By Courtney Wirths
Perfect September afternoons are made up of sunshine, crisp breezes, great music and the company of friends.
Last Sunday, Aug. 31, Princeton held its 23rd annual JazzFeast on the Green at Palmer’s Square. JazzFeast, which lasts all afternoon, is a free open-air jazz and food festival put on by the town.
Walking down Nassau Street, the sounds of the performers drew listeners in from the roads and down the cobblestone paths lined with the booths and tents of local restaurants.
The colors of fall were everywhere, from the turning of summer leaves to orange and red to the window displays of the town’s shops. Children were running around clutching caramel apples covered in candies that they had just gotten from Thomas Sweets Café – an autumn classic. Parents ran behind with a handful of napkins.
My friends and I arrived early in the afternoon, and the festival had already begun. After some exploring, meandering and a little toe-tapping, we decided to grab a quick lunch. There were so many options it was difficult to decide – crepes, noodles, a booth dedicated exclusively to roasting corn on the cob – the Square smelled marvelous.
My group decided on Triumph Brewery’s tent. We each ordered a falafel and dug in while we sat on the sidewalk and people-watched. The food was delicious. Messy enough to make you smile and cover your face, but not too much of a hassle to eat in your lap on the nearest park bench.
When we finished, we moved down toward the music to claim a seat on the busy lawn. Most of the chairs were filled, so we opted for a patch of grass at the very front. Sitting on denim-jacket picnic blankets, we could finally sit back and give the performers our full attention.
Cynthia Sayer & Sparks Fly were starting up just as we had a seat. Front and center was Sayer – absolutely full of life and strumming on her jazz banjo, she captivated the crowd.
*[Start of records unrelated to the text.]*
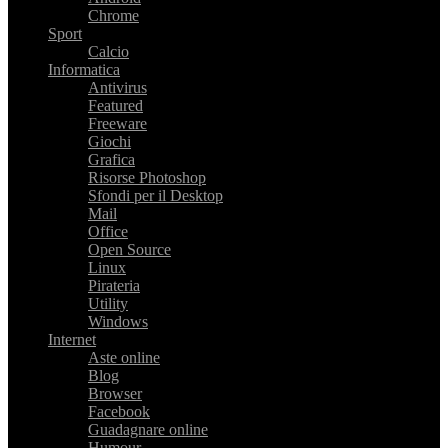
Chrome
Sport
Calcio
Informatica
Antivirus
Featured
Freeware
Giochi
Grafica
Risorse Photoshop
Sfondi per il Desktop
Mail
Office
Open Source
Linux
Pirateria
Utility
Windows
Internet
Aste online
Blog
Browser
Facebook
Guadagnare online
Humour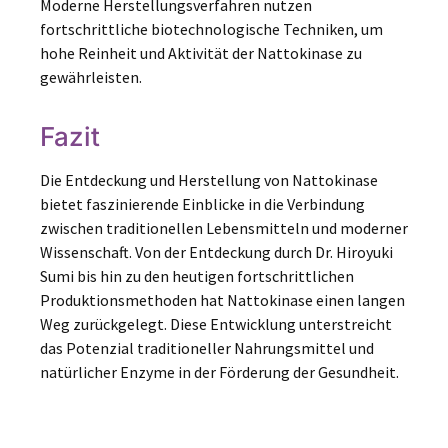
Moderne Herstellungsverfahren nutzen
fortschrittliche biotechnologische Techniken, um
hohe Reinheit und Aktivität der Nattokinase zu
gewährleisten.
Fazit
Die Entdeckung und Herstellung von Nattokinase
bietet faszinierende Einblicke in die Verbindung
zwischen traditionellen Lebensmitteln und moderner
Wissenschaft. Von der Entdeckung durch Dr. Hiroyuki
Sumi bis hin zu den heutigen fortschrittlichen
Produktionsmethoden hat Nattokinase einen langen
Weg zurückgelegt. Diese Entwicklung unterstreicht
das Potenzial traditioneller Nahrungsmittel und
natürlicher Enzyme in der Förderung der Gesundheit.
Sparks Fly did an excellent job contributing to each piece.
Some of the more memorable pieces included their own version of “I Love Paris;” an original tune called “You Talk Too Much,” which earned numerous laughs and applauses from the crowd, and finally, a cover by the bass player of Louis Armstrong’s classic “By and By,” which took the audience back to the Jazz Age itself.
The audience was active, frequently clapping and dancing along with the performers.
Overall, Princeton’s JazzFeast was a beautiful event. When the jazz stopped, a bittersweet silence fell over the Square as listeners gathered their things to head home. It was the perfect way to ring in fall, and my friends and I will certainly be making it an annual tradition.